Gold dropped close to 4’000$, but rebounded. The psychological level, which we had talked about, was finally touched, and the yellow metal rebounded together with the equity markets when Trump posted about an imminent deal with Iran. It finished the week closer to 4’200$, but the sentiment is still fragile in a traditionally weak season for Gold until the Asian wedding season demand picks up in late fall.

The dollar weakened, as financial markets recovered. The EURUSD rose to 1.1570 and we can assume it can resume its ascend if the oil market normalizes.

Source: KSH/FactSet

One of the hottest stocks in the crazy last two months is the European memory chips-maker Infineon Technologies. The stock is already up 100% since March and trading at 45 times this year’s earnings. We had bought the stock for our portfolios in March close to the lows of the year, and we really enjoyed all this rally. But we chose to sell it at the current levels, a few days ago. The specific stock is not a “new stock” for us, as it has a long history. It was one of the IPOs of early 2000 which coincided with the bubble in Technology stocks. A spin-off from Siemens back in the day, it was marketed as a hot IPO at a market value of 22bn€. Demand was so huge that the stock more than doubled on its trading debut to reach a stratospheric valuation (for the times) of 55bn€ with just 70mn€ of annual profits. What happened next can be seen in this very long-term chart. At first it lost 90% of its value and during the 2008 crisis it almost went to zero, reaching a valuation less than 1bn€. The price is now back where it was in 2000, after the recent huge rally. At least after 26 years the initial investors got their money back !!
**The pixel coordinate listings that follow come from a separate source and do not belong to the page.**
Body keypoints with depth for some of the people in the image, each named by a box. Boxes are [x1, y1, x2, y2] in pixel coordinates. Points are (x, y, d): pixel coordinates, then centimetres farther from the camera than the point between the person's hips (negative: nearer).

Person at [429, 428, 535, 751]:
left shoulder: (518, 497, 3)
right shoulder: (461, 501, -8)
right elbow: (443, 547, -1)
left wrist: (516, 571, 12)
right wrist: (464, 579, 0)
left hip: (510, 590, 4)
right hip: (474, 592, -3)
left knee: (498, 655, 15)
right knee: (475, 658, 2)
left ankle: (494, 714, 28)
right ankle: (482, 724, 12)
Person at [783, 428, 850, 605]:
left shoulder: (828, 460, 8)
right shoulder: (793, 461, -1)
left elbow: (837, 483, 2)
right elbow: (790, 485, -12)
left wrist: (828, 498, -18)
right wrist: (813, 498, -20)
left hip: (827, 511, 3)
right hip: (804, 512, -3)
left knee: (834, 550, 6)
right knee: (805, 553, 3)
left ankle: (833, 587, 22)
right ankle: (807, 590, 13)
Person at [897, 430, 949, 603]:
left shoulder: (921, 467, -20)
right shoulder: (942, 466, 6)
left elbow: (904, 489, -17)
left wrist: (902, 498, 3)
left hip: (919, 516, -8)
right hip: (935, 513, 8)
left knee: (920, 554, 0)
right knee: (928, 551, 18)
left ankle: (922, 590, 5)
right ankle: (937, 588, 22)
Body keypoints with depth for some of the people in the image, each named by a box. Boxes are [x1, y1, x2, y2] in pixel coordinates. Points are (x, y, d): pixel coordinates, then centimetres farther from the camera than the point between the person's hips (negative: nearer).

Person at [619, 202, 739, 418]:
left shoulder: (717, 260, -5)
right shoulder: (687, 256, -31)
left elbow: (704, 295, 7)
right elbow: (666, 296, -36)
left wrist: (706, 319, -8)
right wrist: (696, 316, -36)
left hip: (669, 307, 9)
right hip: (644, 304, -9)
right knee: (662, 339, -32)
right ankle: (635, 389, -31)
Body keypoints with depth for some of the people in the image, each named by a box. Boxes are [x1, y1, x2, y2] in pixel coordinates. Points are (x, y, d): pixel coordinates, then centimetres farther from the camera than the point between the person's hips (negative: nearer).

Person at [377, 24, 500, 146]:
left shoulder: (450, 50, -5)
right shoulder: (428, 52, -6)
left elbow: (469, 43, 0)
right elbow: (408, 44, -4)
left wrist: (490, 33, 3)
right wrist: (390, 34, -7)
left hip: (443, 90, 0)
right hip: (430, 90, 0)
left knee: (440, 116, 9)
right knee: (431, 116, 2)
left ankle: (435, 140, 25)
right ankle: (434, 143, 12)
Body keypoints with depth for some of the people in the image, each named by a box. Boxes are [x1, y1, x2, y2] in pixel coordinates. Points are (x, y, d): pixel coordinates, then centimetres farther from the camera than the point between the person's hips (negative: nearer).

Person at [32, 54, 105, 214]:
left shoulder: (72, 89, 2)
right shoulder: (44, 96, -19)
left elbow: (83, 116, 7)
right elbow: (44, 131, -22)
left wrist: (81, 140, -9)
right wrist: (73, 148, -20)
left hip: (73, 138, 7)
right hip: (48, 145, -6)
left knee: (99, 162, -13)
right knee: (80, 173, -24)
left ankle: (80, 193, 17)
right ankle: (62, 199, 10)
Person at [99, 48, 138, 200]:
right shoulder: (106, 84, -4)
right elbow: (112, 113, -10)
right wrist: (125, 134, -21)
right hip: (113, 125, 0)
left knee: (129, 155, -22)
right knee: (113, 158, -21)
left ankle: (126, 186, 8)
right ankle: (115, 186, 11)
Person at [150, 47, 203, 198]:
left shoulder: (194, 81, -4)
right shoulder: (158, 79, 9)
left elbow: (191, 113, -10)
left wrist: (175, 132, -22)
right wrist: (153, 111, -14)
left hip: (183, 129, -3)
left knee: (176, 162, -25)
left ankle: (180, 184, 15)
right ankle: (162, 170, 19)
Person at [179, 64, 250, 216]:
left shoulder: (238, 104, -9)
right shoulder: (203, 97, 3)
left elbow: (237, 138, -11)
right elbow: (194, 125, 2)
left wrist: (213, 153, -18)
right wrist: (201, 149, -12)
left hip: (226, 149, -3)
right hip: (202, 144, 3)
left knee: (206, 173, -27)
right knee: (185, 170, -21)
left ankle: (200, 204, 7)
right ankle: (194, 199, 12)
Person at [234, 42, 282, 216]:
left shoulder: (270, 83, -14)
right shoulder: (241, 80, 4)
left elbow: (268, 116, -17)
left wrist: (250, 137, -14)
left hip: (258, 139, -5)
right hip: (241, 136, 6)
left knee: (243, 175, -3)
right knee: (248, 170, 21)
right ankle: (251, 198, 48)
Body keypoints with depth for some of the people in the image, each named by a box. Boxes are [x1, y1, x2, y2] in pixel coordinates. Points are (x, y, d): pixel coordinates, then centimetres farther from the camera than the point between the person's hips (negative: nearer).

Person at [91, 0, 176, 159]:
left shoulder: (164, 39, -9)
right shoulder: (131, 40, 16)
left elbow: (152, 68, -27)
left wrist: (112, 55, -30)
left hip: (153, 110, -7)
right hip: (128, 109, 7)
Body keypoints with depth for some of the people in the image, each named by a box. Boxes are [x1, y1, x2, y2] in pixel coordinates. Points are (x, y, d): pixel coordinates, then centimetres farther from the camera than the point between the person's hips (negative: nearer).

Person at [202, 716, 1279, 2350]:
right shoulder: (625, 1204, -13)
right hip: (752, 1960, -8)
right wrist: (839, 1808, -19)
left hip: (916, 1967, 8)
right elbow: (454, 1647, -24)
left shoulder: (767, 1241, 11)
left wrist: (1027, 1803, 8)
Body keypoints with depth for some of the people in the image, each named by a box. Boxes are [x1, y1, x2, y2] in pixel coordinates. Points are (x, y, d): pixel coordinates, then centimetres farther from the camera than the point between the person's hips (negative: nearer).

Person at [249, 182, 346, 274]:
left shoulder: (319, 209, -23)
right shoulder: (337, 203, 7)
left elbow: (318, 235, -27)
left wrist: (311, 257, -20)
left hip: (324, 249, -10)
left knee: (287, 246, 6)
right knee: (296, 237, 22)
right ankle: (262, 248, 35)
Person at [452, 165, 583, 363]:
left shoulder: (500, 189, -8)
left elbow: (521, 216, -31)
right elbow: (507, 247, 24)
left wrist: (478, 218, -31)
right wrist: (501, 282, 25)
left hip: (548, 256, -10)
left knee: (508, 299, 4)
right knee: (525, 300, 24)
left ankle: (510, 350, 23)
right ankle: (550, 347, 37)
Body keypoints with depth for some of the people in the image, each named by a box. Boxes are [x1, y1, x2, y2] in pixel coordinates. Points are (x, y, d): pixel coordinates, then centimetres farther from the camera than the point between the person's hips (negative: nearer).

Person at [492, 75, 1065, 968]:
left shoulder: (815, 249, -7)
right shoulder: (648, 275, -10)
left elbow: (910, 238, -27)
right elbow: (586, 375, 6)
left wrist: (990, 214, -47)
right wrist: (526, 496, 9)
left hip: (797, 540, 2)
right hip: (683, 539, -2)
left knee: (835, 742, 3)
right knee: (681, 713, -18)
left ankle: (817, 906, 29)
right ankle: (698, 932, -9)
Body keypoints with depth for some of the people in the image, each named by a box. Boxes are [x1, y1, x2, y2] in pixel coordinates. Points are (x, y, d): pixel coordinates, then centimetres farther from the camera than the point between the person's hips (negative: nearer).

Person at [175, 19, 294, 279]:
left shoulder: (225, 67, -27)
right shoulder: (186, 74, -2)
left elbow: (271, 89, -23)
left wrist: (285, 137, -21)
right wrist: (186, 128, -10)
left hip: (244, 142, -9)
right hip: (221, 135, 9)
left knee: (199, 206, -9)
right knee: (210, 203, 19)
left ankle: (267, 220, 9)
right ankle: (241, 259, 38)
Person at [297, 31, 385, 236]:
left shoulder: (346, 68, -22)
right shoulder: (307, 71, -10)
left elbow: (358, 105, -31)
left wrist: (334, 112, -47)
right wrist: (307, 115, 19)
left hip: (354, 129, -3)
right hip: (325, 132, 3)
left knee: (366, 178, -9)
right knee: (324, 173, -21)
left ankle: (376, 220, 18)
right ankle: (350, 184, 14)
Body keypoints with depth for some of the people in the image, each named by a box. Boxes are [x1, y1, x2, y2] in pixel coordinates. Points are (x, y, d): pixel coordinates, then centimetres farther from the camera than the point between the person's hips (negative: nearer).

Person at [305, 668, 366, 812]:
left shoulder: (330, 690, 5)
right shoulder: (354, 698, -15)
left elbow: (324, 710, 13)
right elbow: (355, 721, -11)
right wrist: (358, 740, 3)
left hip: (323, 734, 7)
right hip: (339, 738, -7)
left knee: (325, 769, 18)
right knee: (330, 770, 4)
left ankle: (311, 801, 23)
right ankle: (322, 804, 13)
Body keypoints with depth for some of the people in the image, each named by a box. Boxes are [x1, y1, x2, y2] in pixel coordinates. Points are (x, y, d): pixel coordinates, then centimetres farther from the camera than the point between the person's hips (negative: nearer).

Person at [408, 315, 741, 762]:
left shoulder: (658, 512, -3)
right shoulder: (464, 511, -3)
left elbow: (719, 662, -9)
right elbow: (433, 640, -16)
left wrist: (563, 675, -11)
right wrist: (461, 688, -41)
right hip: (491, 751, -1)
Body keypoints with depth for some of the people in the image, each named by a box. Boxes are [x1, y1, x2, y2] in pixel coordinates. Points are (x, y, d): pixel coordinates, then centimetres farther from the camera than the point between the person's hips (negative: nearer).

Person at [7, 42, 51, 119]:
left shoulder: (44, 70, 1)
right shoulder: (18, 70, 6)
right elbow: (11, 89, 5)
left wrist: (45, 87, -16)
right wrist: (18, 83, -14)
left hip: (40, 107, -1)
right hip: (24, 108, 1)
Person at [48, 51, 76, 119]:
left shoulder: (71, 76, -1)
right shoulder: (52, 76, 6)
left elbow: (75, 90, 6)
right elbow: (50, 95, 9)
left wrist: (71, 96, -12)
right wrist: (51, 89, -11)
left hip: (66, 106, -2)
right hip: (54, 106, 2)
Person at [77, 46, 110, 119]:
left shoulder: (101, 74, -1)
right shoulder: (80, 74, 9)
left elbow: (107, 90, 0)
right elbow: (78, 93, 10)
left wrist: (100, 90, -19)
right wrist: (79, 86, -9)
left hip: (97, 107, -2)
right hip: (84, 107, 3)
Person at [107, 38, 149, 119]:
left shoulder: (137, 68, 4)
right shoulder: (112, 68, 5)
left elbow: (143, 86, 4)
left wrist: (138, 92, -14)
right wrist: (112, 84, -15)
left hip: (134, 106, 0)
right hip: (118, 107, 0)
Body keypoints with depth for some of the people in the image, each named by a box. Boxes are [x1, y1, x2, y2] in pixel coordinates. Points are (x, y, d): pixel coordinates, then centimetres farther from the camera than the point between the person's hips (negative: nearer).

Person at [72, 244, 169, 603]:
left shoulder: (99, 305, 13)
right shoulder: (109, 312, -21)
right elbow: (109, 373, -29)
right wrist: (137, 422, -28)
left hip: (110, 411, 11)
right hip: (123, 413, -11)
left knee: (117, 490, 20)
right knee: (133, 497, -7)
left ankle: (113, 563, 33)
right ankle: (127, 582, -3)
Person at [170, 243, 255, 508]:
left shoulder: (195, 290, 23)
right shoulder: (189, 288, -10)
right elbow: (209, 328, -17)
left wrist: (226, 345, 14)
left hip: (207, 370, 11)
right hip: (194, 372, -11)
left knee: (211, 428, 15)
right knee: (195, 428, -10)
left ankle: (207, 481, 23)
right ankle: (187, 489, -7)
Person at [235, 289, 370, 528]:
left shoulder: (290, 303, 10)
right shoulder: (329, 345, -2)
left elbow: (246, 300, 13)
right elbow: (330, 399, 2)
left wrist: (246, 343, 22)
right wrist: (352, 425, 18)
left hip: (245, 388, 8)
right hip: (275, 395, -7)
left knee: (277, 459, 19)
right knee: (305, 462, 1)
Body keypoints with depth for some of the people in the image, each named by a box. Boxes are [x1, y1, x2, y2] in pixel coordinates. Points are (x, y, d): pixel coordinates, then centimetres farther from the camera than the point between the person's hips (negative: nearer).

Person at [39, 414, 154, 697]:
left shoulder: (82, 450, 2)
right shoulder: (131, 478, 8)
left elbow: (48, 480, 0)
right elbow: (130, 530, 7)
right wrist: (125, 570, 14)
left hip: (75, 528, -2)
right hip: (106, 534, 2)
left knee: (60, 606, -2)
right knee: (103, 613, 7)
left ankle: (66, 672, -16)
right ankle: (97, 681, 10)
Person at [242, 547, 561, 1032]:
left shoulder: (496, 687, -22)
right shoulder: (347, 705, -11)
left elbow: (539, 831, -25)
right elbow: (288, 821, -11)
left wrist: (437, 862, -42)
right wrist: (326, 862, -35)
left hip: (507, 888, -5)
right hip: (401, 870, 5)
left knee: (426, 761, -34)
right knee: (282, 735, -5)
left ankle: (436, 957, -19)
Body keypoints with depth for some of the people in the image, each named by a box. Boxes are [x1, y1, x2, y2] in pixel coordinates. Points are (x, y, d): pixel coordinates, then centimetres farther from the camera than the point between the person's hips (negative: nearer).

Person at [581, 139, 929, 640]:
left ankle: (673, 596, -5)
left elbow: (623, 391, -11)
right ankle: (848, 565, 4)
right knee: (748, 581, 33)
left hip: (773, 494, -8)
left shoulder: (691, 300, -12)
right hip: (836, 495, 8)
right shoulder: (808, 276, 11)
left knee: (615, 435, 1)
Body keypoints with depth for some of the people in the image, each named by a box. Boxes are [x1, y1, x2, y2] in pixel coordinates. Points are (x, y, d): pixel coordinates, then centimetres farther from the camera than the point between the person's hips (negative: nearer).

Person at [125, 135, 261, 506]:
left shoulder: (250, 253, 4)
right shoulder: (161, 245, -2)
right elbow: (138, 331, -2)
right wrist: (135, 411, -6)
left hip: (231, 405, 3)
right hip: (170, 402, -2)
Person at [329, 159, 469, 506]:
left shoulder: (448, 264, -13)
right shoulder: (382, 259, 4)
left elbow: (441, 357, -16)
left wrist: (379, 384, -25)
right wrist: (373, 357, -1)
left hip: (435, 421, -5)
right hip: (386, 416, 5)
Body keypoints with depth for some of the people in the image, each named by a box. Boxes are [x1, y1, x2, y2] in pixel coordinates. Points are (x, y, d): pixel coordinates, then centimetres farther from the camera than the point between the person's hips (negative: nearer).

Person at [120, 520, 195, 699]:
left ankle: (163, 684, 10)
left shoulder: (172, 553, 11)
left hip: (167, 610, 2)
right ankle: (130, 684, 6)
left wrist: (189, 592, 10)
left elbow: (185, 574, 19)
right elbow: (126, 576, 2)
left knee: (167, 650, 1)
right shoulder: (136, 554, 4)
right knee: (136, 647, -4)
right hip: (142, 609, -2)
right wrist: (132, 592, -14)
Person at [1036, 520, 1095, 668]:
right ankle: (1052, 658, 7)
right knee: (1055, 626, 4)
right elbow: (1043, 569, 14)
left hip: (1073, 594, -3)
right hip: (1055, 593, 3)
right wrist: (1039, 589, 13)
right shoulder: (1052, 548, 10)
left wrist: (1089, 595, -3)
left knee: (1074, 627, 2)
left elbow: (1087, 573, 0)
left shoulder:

The content of this document has been produced from publicly available information as well as from internal research and rigorous efforts have been made to verify the accuracy and reasonableness of the hypotheses used. Although unlikely, omissions or errors might however happen.

The data included in this document are based on past performances and do not constitute an indicator or a guarantee of future performances. Performances are not constant over time and can be positive or negative.

This document is intended for informational purposes only and should not be construed as an offer or solicitation for the purchase or sale of any financial instrument and it should not be considered as investment advice. The market valuations, views, and calculations contained herein are estimates only and are subject to change without notice. Any investment decision needs to be discussed with your advisor and cannot be based only on this document.